- _What is expected_
Using the data below, copy each line that includes the word "lists".

- _Data records_

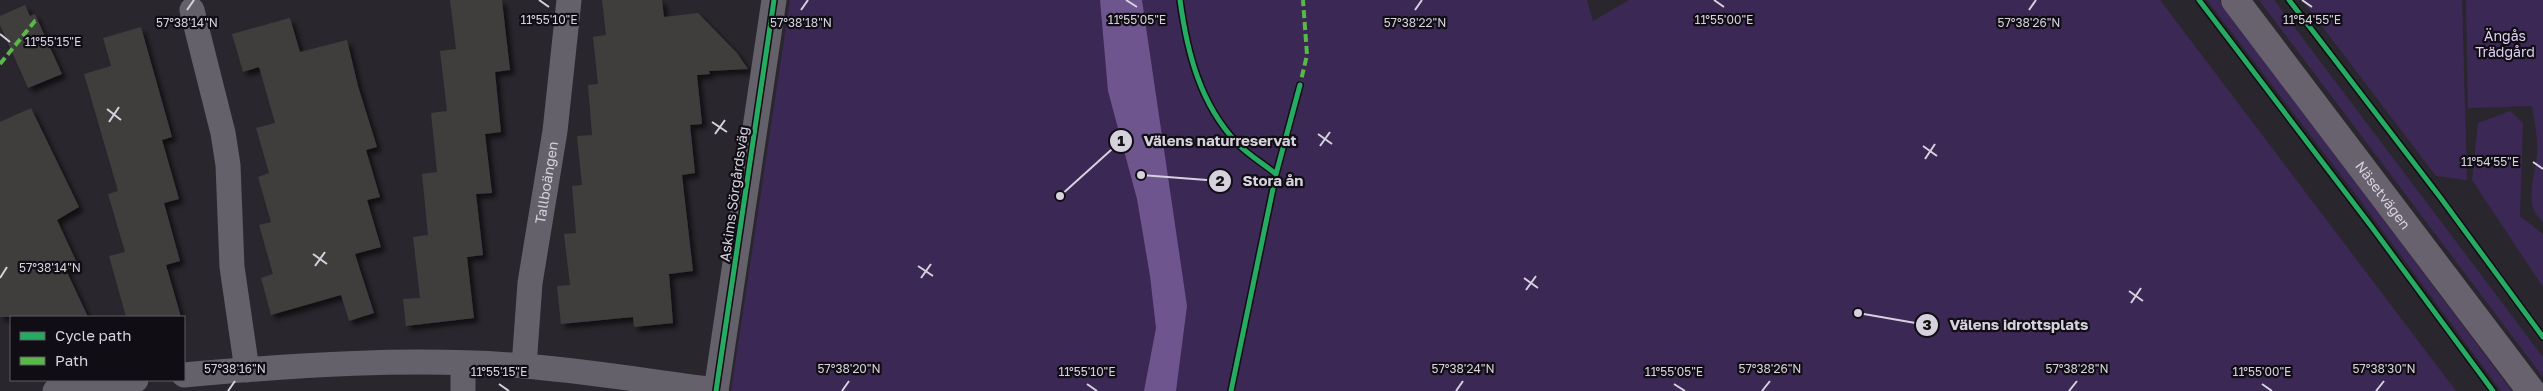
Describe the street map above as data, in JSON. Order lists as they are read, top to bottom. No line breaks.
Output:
{"streets":{"street":["Tallboängen","Askims Sörgårdsväg","Näsetvägen"]},"parks":["Ängås Trädgård"],"places":["Stora ån","Välens naturreservat","Välens idrottsplats"],"legend":["Cycle path","Path"],"coordinates":["11°55'00\"E","11°55'10\"E","11°55'05\"E","11°54'55\"E","57°38'14\"N","57°38'18\"N","57°38'22\"N","57°38'26\"N","11°55'15\"E","57°38'16\"N","57°38'20\"N","57°38'24\"N","57°38'28\"N","57°38'30\"N"]}
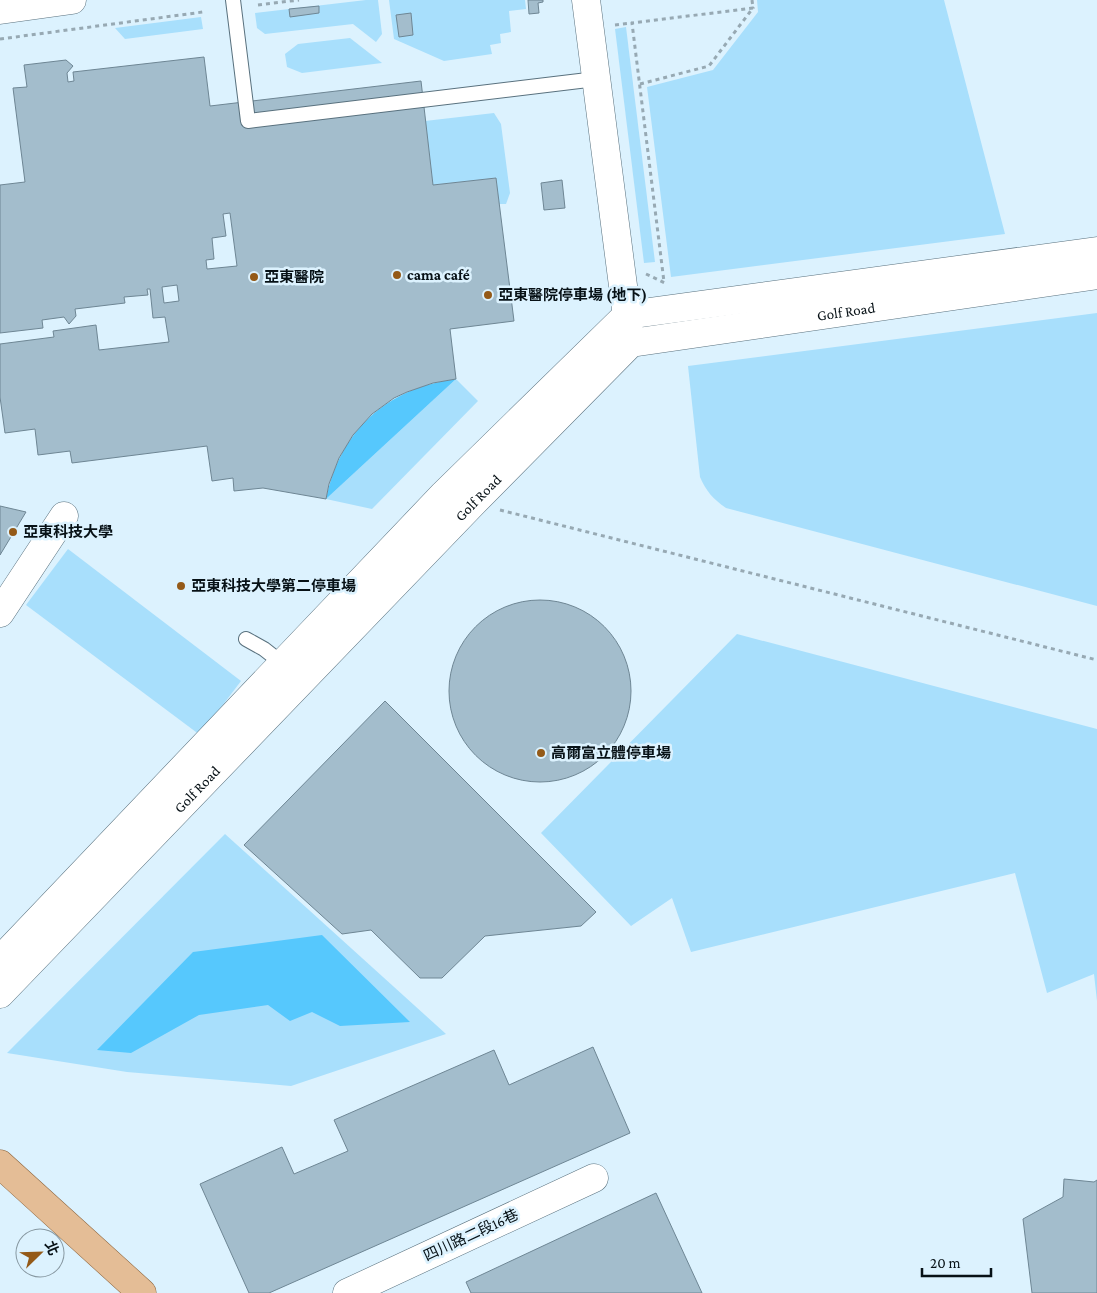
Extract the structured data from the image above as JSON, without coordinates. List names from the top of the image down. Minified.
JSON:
{"streets":{"street":["Golf Road","四川路二段16巷"]},"places":["cama café","亞東醫院","亞東醫院停車場 (地下)","亞東科技大學","亞東科技大學第二停車場","高爾富立體停車場"],"scale_bar":"20 m","north":"top right"}
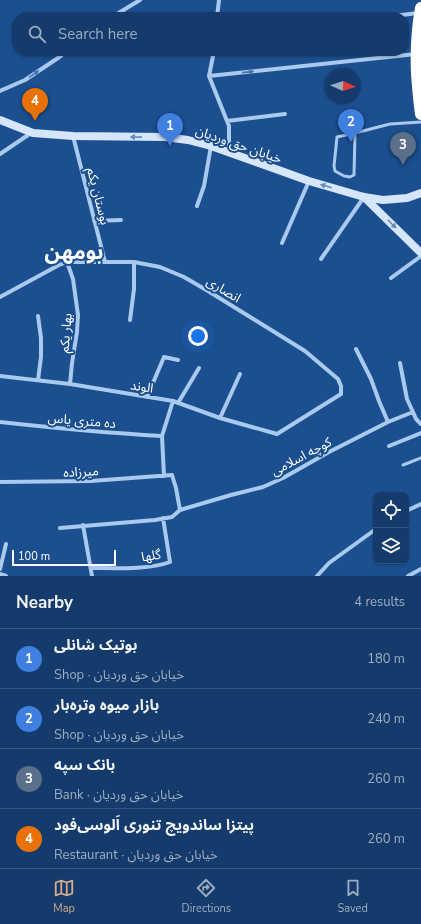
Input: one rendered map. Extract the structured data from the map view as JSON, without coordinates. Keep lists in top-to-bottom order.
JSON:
{
  "streets": {
    "main road": ["خیابان حق وردیان"],
    "street": [
      "بوستان یکم",
      "انصاری",
      "بهار یکم",
      "الوند",
      "ده متری یاس",
      "کوچه اسلامی",
      "میرزاده",
      "گلها"
    ]
  },
  "crossings": [
    ["خیابان حق وردیان", "بوستان یکم"],
    ["بوستان یکم", "انصاری"],
    ["انصاری", "بهار یکم"],
    ["انصاری", "الوند"],
    ["بهار یکم", "الوند"],
    ["کوچه اسلامی", "گلها"]
  ],
  "one_way": ["خیابان حق وردیان"],
  "districts": ["بومهن"],
  "scale_bar": "100 m",
  "north": "right",
  "page": {
    "search": "Search here",
    "pins": [
      "4",
      "2",
      "1",
      "3"
    ],
    "scale": "100 m",
    "heading": ["Nearby", "4 results"],
    "list": [
      {
        "mark": "1",
        "name": "بوتیک شانلی",
        "note": "Shop · خیابان حق وردیان",
        "value": "180 m"
      },
      {
        "mark": "2",
        "name": "بازار میوه وتره‌بار",
        "note": "Shop · خیابان حق وردیان",
        "value": "240 m"
      },
      {
        "mark": "3",
        "name": "بانک سپه",
        "note": "Bank · خیابان حق وردیان",
        "value": "260 m"
      },
      {
        "mark": "4",
        "name": "پیتزا ساندویچ تنوری اَلوسی‌‌فود",
        "note": "Restaurant · خیابان حق وردیان",
        "value": "260 m"
      }
    ],
    "nav": ["Map", "Directions", "Saved"]
  }
}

- _Finished exercise_
Describe the street map above as data, in JSON. Order lists as they are read, top to bottom. No line breaks.
Input: one rendered map. Extract the structured data from the map view as JSON, without coordinates. Keep lists in top-to-bottom order.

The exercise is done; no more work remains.